=== Begin Enclosure ===

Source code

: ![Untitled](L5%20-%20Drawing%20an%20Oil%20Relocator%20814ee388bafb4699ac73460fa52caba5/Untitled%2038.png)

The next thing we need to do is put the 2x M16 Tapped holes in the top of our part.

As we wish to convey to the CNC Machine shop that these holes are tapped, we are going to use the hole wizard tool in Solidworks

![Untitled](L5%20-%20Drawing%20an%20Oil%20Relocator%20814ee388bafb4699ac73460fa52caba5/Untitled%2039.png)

=== End Enclosure ===
=== Begin Enclosure ===

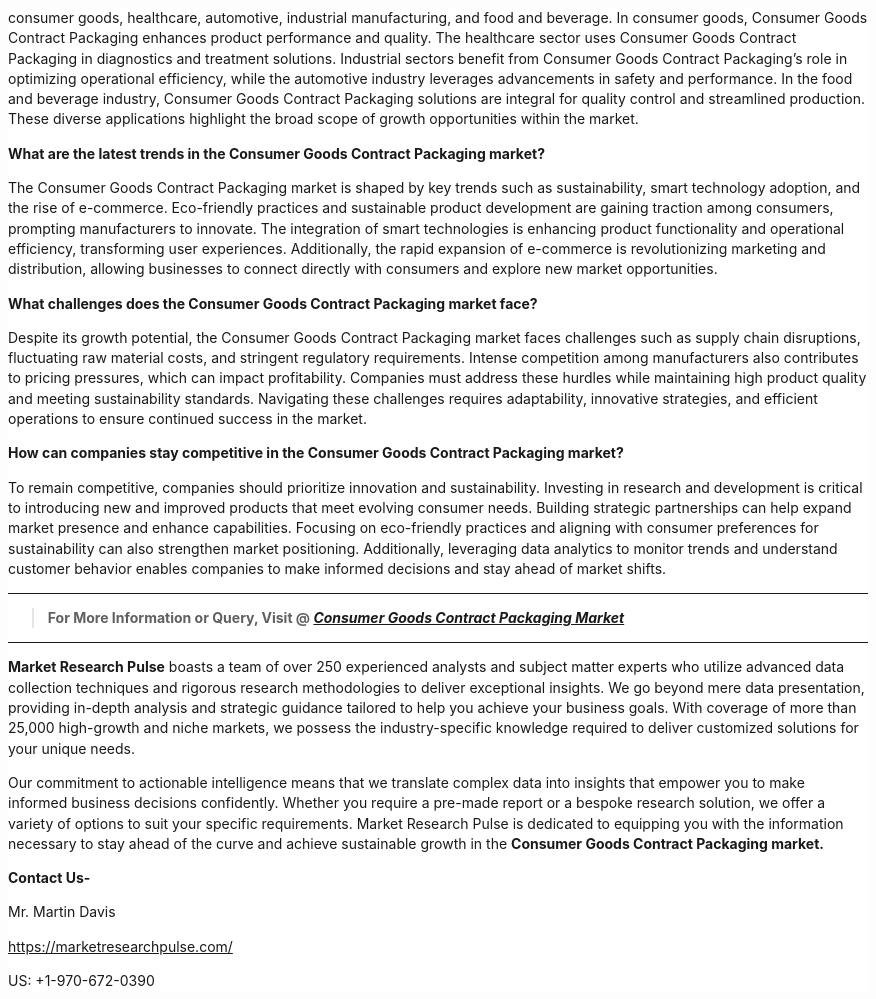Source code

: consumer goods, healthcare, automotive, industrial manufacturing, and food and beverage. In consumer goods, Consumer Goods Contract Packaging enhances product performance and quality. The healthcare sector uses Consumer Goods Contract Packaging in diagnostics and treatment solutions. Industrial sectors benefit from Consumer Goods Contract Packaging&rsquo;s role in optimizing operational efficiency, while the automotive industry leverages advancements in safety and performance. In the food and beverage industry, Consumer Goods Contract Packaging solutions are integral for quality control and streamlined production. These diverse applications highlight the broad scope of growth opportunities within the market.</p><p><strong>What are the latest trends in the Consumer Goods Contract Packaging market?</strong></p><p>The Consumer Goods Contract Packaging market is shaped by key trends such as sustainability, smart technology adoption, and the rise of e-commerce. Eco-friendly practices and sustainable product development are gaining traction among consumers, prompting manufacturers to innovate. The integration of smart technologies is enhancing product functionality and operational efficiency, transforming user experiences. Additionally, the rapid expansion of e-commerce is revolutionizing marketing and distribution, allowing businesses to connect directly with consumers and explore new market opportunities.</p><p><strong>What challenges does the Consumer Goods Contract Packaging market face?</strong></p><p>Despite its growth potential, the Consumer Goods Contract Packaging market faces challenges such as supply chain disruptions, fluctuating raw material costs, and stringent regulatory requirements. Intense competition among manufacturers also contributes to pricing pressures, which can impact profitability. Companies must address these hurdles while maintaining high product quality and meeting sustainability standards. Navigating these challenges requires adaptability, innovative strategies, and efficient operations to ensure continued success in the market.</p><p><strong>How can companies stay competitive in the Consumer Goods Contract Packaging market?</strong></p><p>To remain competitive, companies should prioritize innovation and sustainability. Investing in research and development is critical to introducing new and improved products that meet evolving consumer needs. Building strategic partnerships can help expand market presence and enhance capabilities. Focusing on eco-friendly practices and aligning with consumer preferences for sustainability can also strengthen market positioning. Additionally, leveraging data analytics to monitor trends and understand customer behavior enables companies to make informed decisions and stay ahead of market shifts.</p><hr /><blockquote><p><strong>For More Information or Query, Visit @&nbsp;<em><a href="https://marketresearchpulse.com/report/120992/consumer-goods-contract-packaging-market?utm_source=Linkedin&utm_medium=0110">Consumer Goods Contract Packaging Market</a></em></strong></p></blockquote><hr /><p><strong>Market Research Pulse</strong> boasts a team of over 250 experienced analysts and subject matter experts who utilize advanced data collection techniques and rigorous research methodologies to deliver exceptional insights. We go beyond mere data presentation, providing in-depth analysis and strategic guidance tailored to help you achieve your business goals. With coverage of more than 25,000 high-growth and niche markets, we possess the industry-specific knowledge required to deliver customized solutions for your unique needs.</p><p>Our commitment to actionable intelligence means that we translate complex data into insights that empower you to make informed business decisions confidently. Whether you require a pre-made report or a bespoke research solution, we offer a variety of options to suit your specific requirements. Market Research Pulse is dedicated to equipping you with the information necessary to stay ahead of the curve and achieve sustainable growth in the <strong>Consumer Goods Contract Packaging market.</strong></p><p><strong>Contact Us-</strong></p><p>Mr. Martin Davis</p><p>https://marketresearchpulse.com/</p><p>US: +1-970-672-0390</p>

=== End Enclosure ===
=== Begin Enclosure ===

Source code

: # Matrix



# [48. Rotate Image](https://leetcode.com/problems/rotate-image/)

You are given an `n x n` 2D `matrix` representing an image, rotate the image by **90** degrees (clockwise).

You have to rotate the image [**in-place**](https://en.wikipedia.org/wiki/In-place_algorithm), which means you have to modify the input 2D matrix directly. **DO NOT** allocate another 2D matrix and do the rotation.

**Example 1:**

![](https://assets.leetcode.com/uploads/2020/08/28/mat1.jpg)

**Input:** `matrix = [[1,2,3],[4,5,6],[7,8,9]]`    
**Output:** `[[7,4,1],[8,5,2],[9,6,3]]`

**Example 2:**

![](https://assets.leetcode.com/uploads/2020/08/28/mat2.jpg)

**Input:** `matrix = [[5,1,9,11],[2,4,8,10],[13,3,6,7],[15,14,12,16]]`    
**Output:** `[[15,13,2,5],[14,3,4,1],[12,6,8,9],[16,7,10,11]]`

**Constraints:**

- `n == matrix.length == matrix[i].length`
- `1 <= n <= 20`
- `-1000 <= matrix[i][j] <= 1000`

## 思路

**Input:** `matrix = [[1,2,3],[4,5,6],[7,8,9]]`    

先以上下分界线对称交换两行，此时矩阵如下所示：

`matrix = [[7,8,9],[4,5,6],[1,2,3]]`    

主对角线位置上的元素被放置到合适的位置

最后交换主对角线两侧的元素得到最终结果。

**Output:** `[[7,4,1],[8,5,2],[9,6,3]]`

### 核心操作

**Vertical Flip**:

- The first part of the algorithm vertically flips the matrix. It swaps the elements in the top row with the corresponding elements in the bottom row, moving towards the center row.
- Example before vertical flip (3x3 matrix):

=== End Enclosure ===

**Exercise prompt:** Check each line of the records for the string "Example" and state how many lines contain it. Give only the number.

**Answer area:** 3